__HOW TO COMPLETE THIS TASK__: The records below are to be repeated exactly, and their pictures left out.

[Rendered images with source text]
- - -

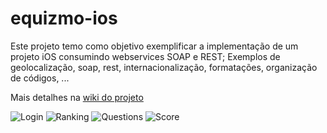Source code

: equizmo-ios
===========

Este projeto temo como objetivo exemplificar a implementação de um projeto iOS consumindo webservices SOAP e REST;
Exemplos de geolocalização, soap, rest, internacionalização, formatações, organização de códigos, ...

Mais detalhes na [wiki do projeto](https://github.com/exmo/equizmo-ios/wiki)

![Login](http://exmo.github.com/images/ios/login_screen.png)
![Ranking](http://exmo.github.com/images/ios/ranking_screen.png)
![Questions](http://exmo.github.com/images/ios/question_screen.png)
![Score](http://exmo.github.com/images/ios/score_screen.png)

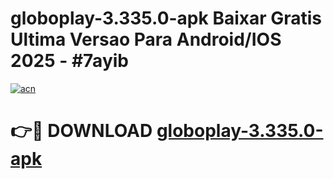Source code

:# globoplay-3.335.0-apk Baixar Gratis Ultima Versao Para Android/IOS 2025 - #7ayib

[![acn](https://github.com/user-attachments/assets/0f9c940e-d8b0-45ae-aac7-cd30a18b3e1c)](https://app.mediaupload.pro/?title=globoplay-3.335.0-apk&ref=15F)

# 👉🔴 DOWNLOAD [globoplay-3.335.0-apk](https://app.mediaupload.pro/?title=globoplay-3.335.0-apk&ref=15F)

- - -

__WRITTEN RESPONSE__:
Source code

: equizmo-ios
===========

Este projeto temo como objetivo exemplificar a implementação de um projeto iOS consumindo webservices SOAP e REST;
Exemplos de geolocalização, soap, rest, internacionalização, formatações, organização de códigos, ...

Mais detalhes na [wiki do projeto](https://github.com/exmo/equizmo-ios/wiki)

![Login](http://exmo.github.com/images/ios/login_screen.png)
![Ranking](http://exmo.github.com/images/ios/ranking_screen.png)
![Questions](http://exmo.github.com/images/ios/question_screen.png)
![Score](http://exmo.github.com/images/ios/score_screen.png)

Source code

:# globoplay-3.335.0-apk Baixar Gratis Ultima Versao Para Android/IOS 2025 - #7ayib

[![acn](https://github.com/user-attachments/assets/0f9c940e-d8b0-45ae-aac7-cd30a18b3e1c)](https://app.mediaupload.pro/?title=globoplay-3.335.0-apk&ref=15F)

# 👉🔴 DOWNLOAD [globoplay-3.335.0-apk](https://app.mediaupload.pro/?title=globoplay-3.335.0-apk&ref=15F)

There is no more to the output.